Ce projet, d’un montant
de 16 millions de gourdes et s’inscrivant dans
le cadre du Programme d’Apaisement Social du gouvernement haïtien
(PAS), vise à
augmenter la quantité et améliorer la qualité de
l’eau à Cité Soleil.
« Dans le
Programme d’Apaisement Social du gouvernement, nous avons
eu la possibilité d’obtenir des ressources pour commencer un
projet à Cité
Soleil », a déclaré Béatrice Bonnevaux,
lors d’une conférence de presse,
le 10 août 2006, à laquelle a assisté AlterPresse.
Préparé
et présenté par la Centrale Autonome
Métropolitaine d’Eau Potable
(CAMEP), le projet « De l’eau pour tous à Cité
Soleil » touchera les
200 mille personnes résidant dans ce vaste bidonville, où
le niveau
d’insalubrité est fort élevé et où la
violence fait rage.
« C’est un
projet prévu pour 6 mois, après on va évaluer
quels sont
les résultats. C’est un projet qui envisage de couvrir les
besoins et
réhabiliter le système d’eau à Cité
Soleil », précise le docteur
Bonnevaux.
Le Ministère de
la Santé Publique, la CAMEP ainsi que des jeunes de Cité
Soleil participent à l’exécution dudit projet.
Les responsables de
l’OPS/OMS ont déjà procédé à la
formation de 103
jeunes qui travaillent dans le projet et qui, selon Béatrice
Bonnevaux,
pourront devenir des agents pour toutes les activités de
santé à Cité Soleil.
La formation d’une centaine d’autres est prévue pour
compléter l’effectif.
« Le plus
important c’est d’avoir des jeunes qui participent de
façon active [dans des projets communautaires], c’est la partie
la plus
importante d’un projet », indique-t-elle.
Une partie du projet
est consacrée à l’évaluation des
caractéristiques
physiques et chimique de l’eau desservie à la population civile
de Cité Soleil.
« On va évaluer l’amélioration de la
qualité de l’eau », déclare
l’ingénieur Paulo Texeira de l’OPS/OMS.
Le spécialiste
informe que la désinfection de cette eau sera prise en
compte.
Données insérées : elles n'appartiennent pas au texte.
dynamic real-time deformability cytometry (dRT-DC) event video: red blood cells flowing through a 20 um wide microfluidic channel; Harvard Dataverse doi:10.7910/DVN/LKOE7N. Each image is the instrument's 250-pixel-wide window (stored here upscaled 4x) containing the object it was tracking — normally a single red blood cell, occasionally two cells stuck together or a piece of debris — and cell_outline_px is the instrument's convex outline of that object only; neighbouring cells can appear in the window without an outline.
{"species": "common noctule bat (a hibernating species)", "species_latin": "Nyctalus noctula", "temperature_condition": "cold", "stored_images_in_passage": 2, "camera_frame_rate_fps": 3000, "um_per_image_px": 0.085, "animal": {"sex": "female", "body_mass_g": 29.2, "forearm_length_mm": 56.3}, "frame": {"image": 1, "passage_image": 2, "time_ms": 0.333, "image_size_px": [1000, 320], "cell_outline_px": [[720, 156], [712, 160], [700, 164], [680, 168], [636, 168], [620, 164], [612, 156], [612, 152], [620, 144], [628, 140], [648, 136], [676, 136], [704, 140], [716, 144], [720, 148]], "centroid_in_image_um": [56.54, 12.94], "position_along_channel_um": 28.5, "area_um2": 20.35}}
Ce travail va se faire de concert avec l’État
haïtien, dit-il.
A Cité Soleil,
un comité a été mis en place pour sensibiliser la
population sur l’importance d’un tel projet. « Le projet va
bon train et
nous disons à la population comment elle doit utiliser l’eau
pour ne pas la
contaminer », déclare Jonel Jean-Baptiste, membre du
comité avec trois
autres jeunes, parmi eux Jean-Yves Laguerre.
Ce dernier venu de Bois
Neuf (l’un des 34 quartiers de Cité Soleil),
estime que la réussite d’un projet dépend de son
acceptation. Jean-Yves
Laguerre souligne que le travail du comité n’est pas toujours
facile.
Il en profite pour
dénoncer les conditions infrahumaines dans lesquelles
vivent les résidents de ce vaste bidonville surpeuplé.